La publicité est le carburant indispensable à la perpétuation du capitalisme, qu’elle a d’ailleurs sauvé, si l’on en croit Naomi Klein, en inventant le branding, la construction identitaire de l’individu par les marques qu’il arbore. En rappelant sans cesse à l’individu que tout s’achète, le bonheur, l’amitié, le sexe, les valeurs cardinales des publicités, et que nous n’existons qu’au travers des biens que nous possédons, la publicité vise non seulement la perpétuation du capitalisme, mais plus directement la destruction de notre esprit critique. La contestation est récupérée ou folklorisée, la complexité et la dimension collective sont abolies, et remplacées par le règne de l’émotion, de l’égoïsme, de la distraction permanente et du paraître. « Les publicitaires ont un besoin proprement politique que nous n’usions pas de la pensée, la vraie, inachetable, retorse (...) Ils arrivent à leurs fins gentilles d’écervelage ». On touche ici à la dimension la plus pernicieuse de la publicité, véritable entreprise de perversion de la démocratie. « Misanthropie et misologie, haine de l’humain et de la raison : ces deux instincts fascistes motivent intrinsèquement la publicité. Ils en sont l’essence même... » Son coût politique est ainsi terrifiant : les esprits déshabitués à l’exercice de leur pensée critique, et imprégnés des rêves de pacotille de l’idéologie consumériste, sont désormais mûrs pour toutes les manipulations de ceux qui, en politique, sont prêts à récupérer les techniques de la publicité dans le seul but de gagner à tous prix. La compétition électorale est transformée en nouveau marché de la séduction entre « marques » vendues à grand renfort de marketing, de slogans creux et d’opérations de communication en forme de feux de paille. Mangez des pommes !

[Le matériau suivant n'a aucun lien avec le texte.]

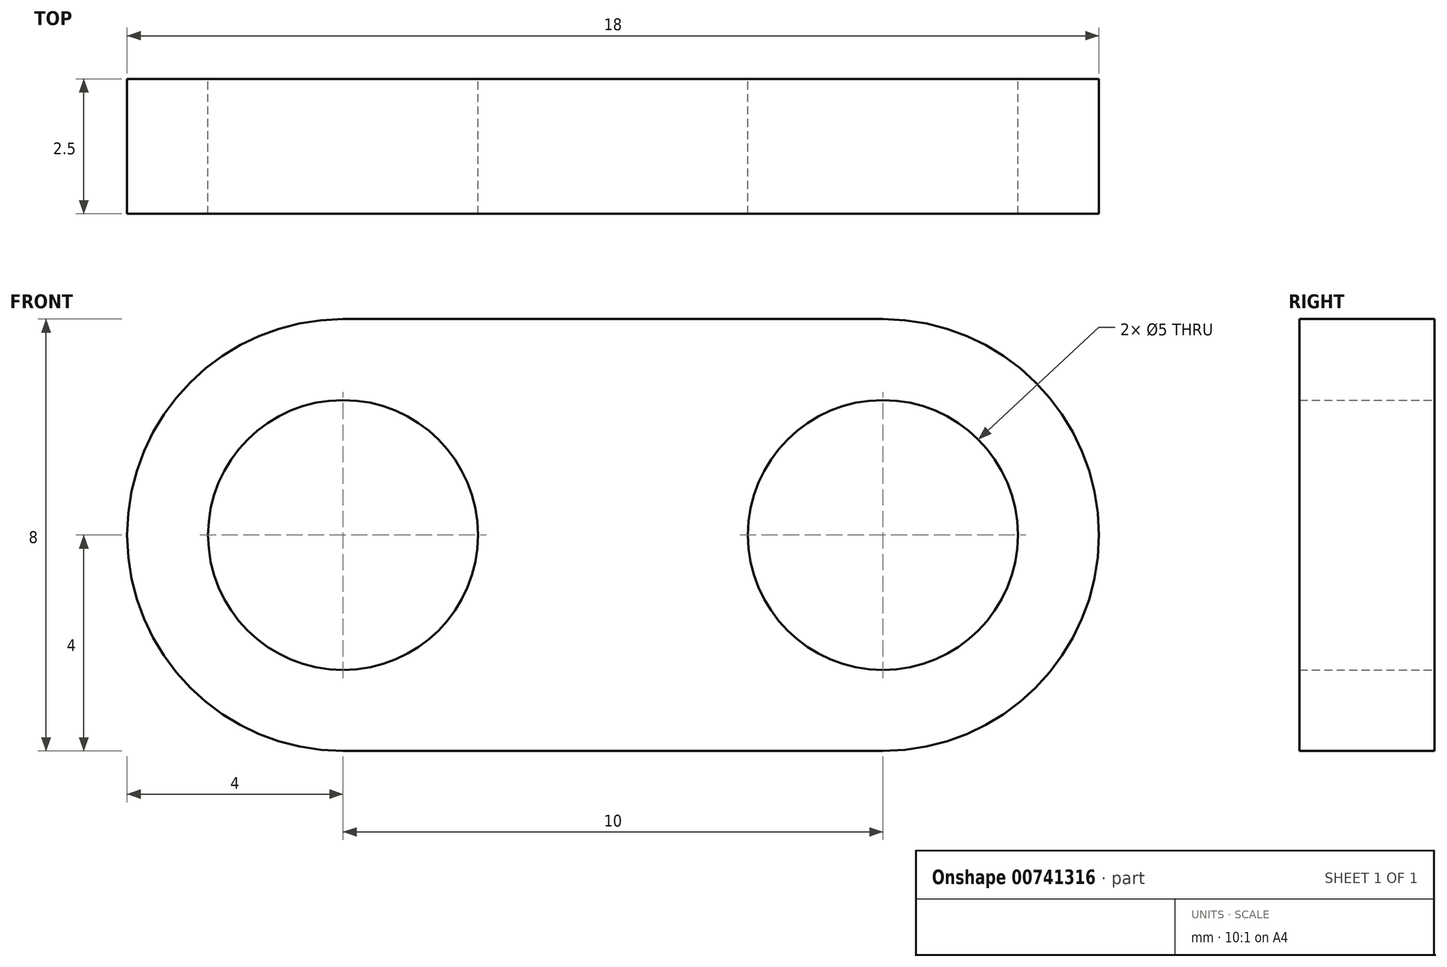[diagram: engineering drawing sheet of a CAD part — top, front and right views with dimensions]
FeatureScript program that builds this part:
annotation { "Feature Type Name" : "Feature", "Feature Type Description" : "" }
export const myFeature = defineFeature(function(context is Context, id is Id, definition is map)
    precondition{}
    {
        {
            var Q0;
            Q0=qCreatedBy(makeId("Front.planeOp"),FACE);
            var sketch = newSketch(context, id + "F0", { "sketchPlane" : qUnion([Q0])});
            skArc(sketch, "E0", {"start": v(0, 4) * mm, "mid": v(-4, 0) * mm, "end": v(0, -4) * mm});
            skCircle(sketch, "E1", {"center": v(0, 0) * mm, "radius": 2.5 * mm});
            skLineSegment(sketch, "E2", {"start": v(0, 0) * mm, "end": v(10, 0) * mm});
            skCircle(sketch, "E3", {"center": v(10, 0) * mm, "radius": 2.5 * mm});
            skArc(sketch, "E4", {"start": v(10, -4) * mm, "mid": v(14, 0) * mm, "end": v(10, 4) * mm});
            skLineSegment(sketch, "E5", {"start": v(0, -4) * mm, "end": v(10, -4) * mm});
            skLineSegment(sketch, "E6", {"start": v(0, 4) * mm, "end": v(10, 4) * mm});
            skSolve(sketch);
        }
        {
            var Q0;
            Q0=makeQuery(id+"F0.imprint","IMPRINT",FACE,{"disambiguationData":[TD([[makeQuery(id+"F0.imprint","IMPRINT",EDGE,{"derivedFrom":sQuery(id+"F0.wireOp",EDGE,"E0")}),1.0]])]});
            extrude(context, id + "F1", {"entities" : qUnion([Q0]), "depth" : 2.5 * mm, "offsetDistance" : 25.4 * mm});
        }
    });
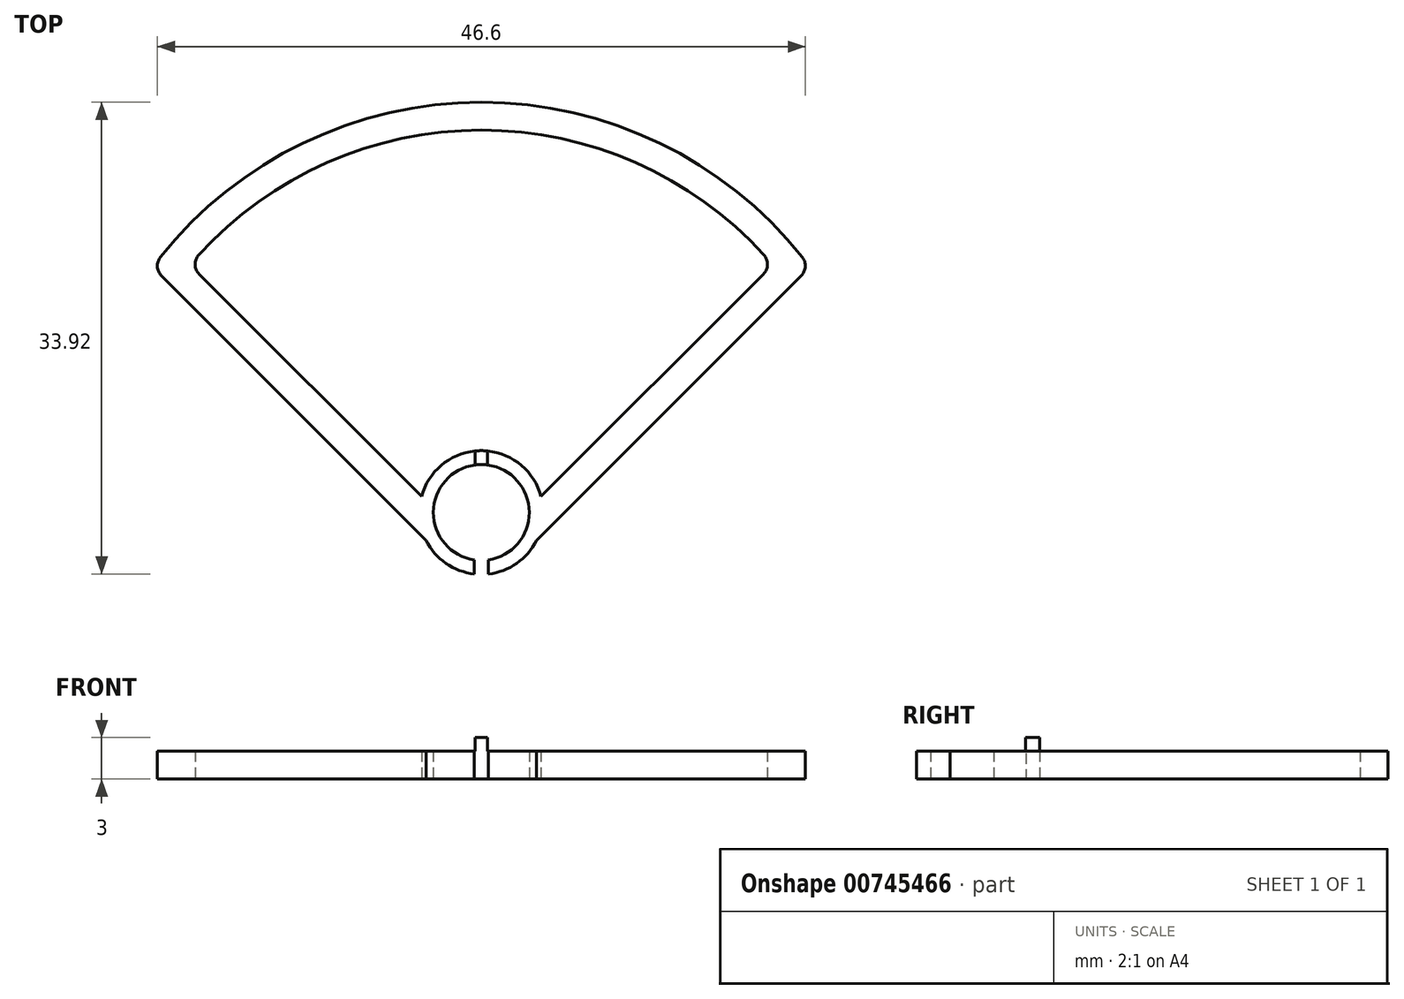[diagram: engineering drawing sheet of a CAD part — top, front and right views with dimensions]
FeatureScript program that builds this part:
annotation { "Feature Type Name" : "Feature", "Feature Type Description" : "" }
export const myFeature = defineFeature(function(context is Context, id is Id, definition is map)
    precondition{}
    {
        {
            var Q0;
            Q0=qCreatedBy(makeId("Top.planeOp"),FACE);
            var sketch = newSketch(context, id + "F0", { "sketchPlane" : qUnion([Q0])});
            skArc(sketch, "E0", {"start": v(0.5, -4.42) * mm, "mid": v(0, 4.45) * mm, "end": v(-0.5, -4.42) * mm});
            skLineSegment(sketch, "E1", {"start": v(-3.98, -2) * mm, "end": v(-23.63, 17.66) * mm});
            skLineSegment(sketch, "E2", {"start": v(3.98, -2) * mm, "end": v(23.63, 17.66) * mm});
            skArc(sketch, "E3", {"start": v(23.63, 17.66) * mm, "mid": v(0, 29.5) * mm, "end": v(-23.63, 17.66) * mm});
            skLineSegment(sketch, "E4.0", {"start": v(-4.3, 1.15) * mm, "end": v(-20.96, 17.8) * mm});
            skArc(sketch, "E4.1", {"start": v(20.96, 17.8) * mm, "mid": v(0, 27.5) * mm, "end": v(-20.96, 17.8) * mm});
            skLineSegment(sketch, "E4.2", {"start": v(4.3, 1.15) * mm, "end": v(20.96, 17.8) * mm});
            skArc(sketch, "E5", {"start": v(0.5, -3.41) * mm, "mid": v(0, 3.45) * mm, "end": v(-0.5, -3.41) * mm});
            skLineSegment(sketch, "E6", {"start": v(-0.5, -3.41) * mm, "end": v(-0.5, -4.42) * mm});
            skLineSegment(sketch, "E7", {"start": v(0.5, -3.41) * mm, "end": v(0.5, -4.42) * mm});
            skSolve(sketch);
        }
        {
            var Q0;
            {var subQ0=sQuery(id+"F0.wireOp",EDGE,"E1");Q0=makeQuery(id+"F0.imprint","IMPRINT",FACE,{"disambiguationData":[TD([[makeQuery(id+"F0.imprint","IMPRINT",EDGE,{"derivedFrom":subQ0}),-1.0]])]});}
            var Q1;
            Q1=makeQuery(id+"F0.imprint","IMPRINT",FACE,{"disambiguationData":[TD([[makeQuery(id+"F0.imprint","IMPRINT",EDGE,{"derivedFrom":sQuery(id+"F0.wireOp",EDGE,"E5")}),-1.0]])]});
            extrude(context, id + "F1", {"entities" : qUnion([Q0, Q1]), "depth" : 2 * mm, "offsetDistance" : 25 * mm});
        }
        {
            var Q0;
            Q0=makeQuery(id+"F1.opExtrude","CAP_FACE",FACE,{"disambiguationData":[OSD([sQuery(id+"F0.wireOp",EDGE,"E0"),sQuery(id+"F0.wireOp",EDGE,"E1"),sQuery(id+"F0.wireOp",EDGE,"E2"),sQuery(id+"F0.wireOp",EDGE,"E3"),sQuery(id+"F0.wireOp",EDGE,"E4.0"),sQuery(id+"F0.wireOp",EDGE,"E4.1"),sQuery(id+"F0.wireOp",EDGE,"E4.2"),sQuery(id+"F0.wireOp",EDGE,"E5"),sQuery(id+"F0.wireOp",EDGE,"E6"),sQuery(id+"F0.wireOp",EDGE,"E7")])],"isStart":false});
            var sketch = newSketch(context, id + "F2", { "sketchPlane" : qUnion([Q0])});
            skArc(sketch, "E8.0", {"start": v(0.45, 4.43) * mm, "mid": v(0, 4.45) * mm, "end": v(-0.45, 4.43) * mm});
            skArc(sketch, "E9.0", {"start": v(0.45, 3.42) * mm, "mid": v(0, 3.45) * mm, "end": v(-0.45, 3.42) * mm});
            skLineSegment(sketch, "E10", {"start": v(-0.45, 4.43) * mm, "end": v(-0.45, 3.42) * mm});
            skLineSegment(sketch, "E11", {"start": v(0.45, 4.43) * mm, "end": v(0.45, 3.42) * mm});
            skPoint(sketch, "E12.orphan", {"position": v(-4.3, 1.15) * mm});
            skPoint(sketch, "E13.orphan", {"position": v(4.3, 1.15) * mm});
            skPoint(sketch, "E14.orphan", {"position": v(0.5, -3.41) * mm});
            skPoint(sketch, "E15.orphan", {"position": v(-0.5, -3.41) * mm});
            skSolve(sketch);
        }
        {
            var Q0;
            Q0=makeQuery(id+"F2.imprint","IMPRINT",FACE,{"disambiguationData":[TD([[makeQuery(id+"F2.imprint","IMPRINT",EDGE,{"derivedFrom":sQuery(id+"F2.wireOp",EDGE,"E8.0")}),1.0]])]});
            extrude(context, id + "F3", {"entities" : qUnion([Q0]), "operationType" : NewBodyOperationType.ADD, "depth" : 1 * mm, "offsetDistance" : 25 * mm});
        }
        {
            var Q0;
            Q0=makeQuery(id+"F1.opExtrude","SWEPT_EDGE",EDGE,{"disambiguationData":[OSD([sQuery(id+"F0.wireOp",EDGE,"E1"),sQuery(id+"F0.wireOp",EDGE,"E3")])]});
            var Q1;
            Q1=makeQuery(id+"F1.opExtrude","SWEPT_EDGE",EDGE,{"disambiguationData":[OSD([sQuery(id+"F0.wireOp",EDGE,"E4.0"),sQuery(id+"F0.wireOp",EDGE,"E4.1")])]});
            var Q2;
            Q2=makeQuery(id+"F1.opExtrude","SWEPT_EDGE",EDGE,{"disambiguationData":[OSD([sQuery(id+"F0.wireOp",EDGE,"E2"),sQuery(id+"F0.wireOp",EDGE,"E3")])]});
            var Q3;
            Q3=makeQuery(id+"F1.opExtrude","SWEPT_EDGE",EDGE,{"disambiguationData":[OSD([sQuery(id+"F0.wireOp",EDGE,"E4.1"),sQuery(id+"F0.wireOp",EDGE,"E4.2")])]});
            fillet(context, id + "F4", {"entities" : qUnion([Q0, Q1, Q2, Q3]), "radius" : 1 * mm, "tangentPropagation" : true, "allowEdgeOverflow" : false});
        }
    });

Dans ce contexte, il ne faut pas compter sur la presse libre pour défendre la pensée critique et la vérité qui déjouerait la propagande. L’emprise qu’exercent les annonceurs sur les grands médias est telle qu’elle les transforme en supports de publicité défendants des budgets publicitaires. Les publicitaires prétendent souvent financer la démocratie et le pluralisme de l’information à travers les pages de pub qu’ils achètent. Mais ce qu’ils achètent en même temps que des espaces publicitaires dans les médias, c’est le silence de la démocratie, le conformisme de l’information-spectacle et l’uniformité des points de vue derrière l’apparence du pluralisme : dépendant des publicitaires, les médias se doivent d’élargir toujours davantage leur audience afin de vendre leurs pages de publicité plus cher. Pour y parvenir, ils vont privilégier ce qui est le plus susceptible d’attirer la plus large audience possible : la hiérarchie de l’information est renversée au profit des événements ludiques (le show-business), spectaculaires (le sang), racoleurs (les faits divers, l’érotisme discret) ou de proximité (sujets de terroir, cuisine, jardinage, « marroniers » divers). Le fond, la réflexion, l’investigation et la rigueur s’effacent devant la manipulation de l’émotion, du plaisir ou de la peur, et un manichéisme de bon aloi : la complexité est écartée, parce que susceptible de diviser l’audience, comme les sujets véritablement polémiques, auxquels on va préférer les sujets consensuels, les indignations humanitaires rassembleuses et la prohibition des explications abstraites au profit du « concret ».
Toute prise de position courageuse, originale, minoritaire serait de nature à aliéner une partie des lecteurs / auditeurs / spectateurs : le média privilégiera donc le conservatisme des points de vue, les scandales qui ne remettent rien en question, les faux débats entre vrais amis sur des sujets spectaculaires mais pas essentiels, la décontextualisation des problèmes... Et bien sûr, le média veillera à ne pas importuner les annonceurs : il s’abstiendra donc de réfléchir à l’emprise de la publicité sur nos vies ou de mener des enquêtes trop poussées sur les entreprises qui lui achètent le plus d’espace publicitaire (Bouygues, EDF, Areva, les marques automobiles, les produits cosmétiques et les accessoires de mode, etc.). Ça tombe bien, les industriels propriétaires des grands médias partagent généralement les mêmes visions du monde, les mêmes anti-valeurs (domination, argent, compétition...) que les industriels de la publicité et ceux qui les emploient pour la promotion de leurs produits et de leurs images.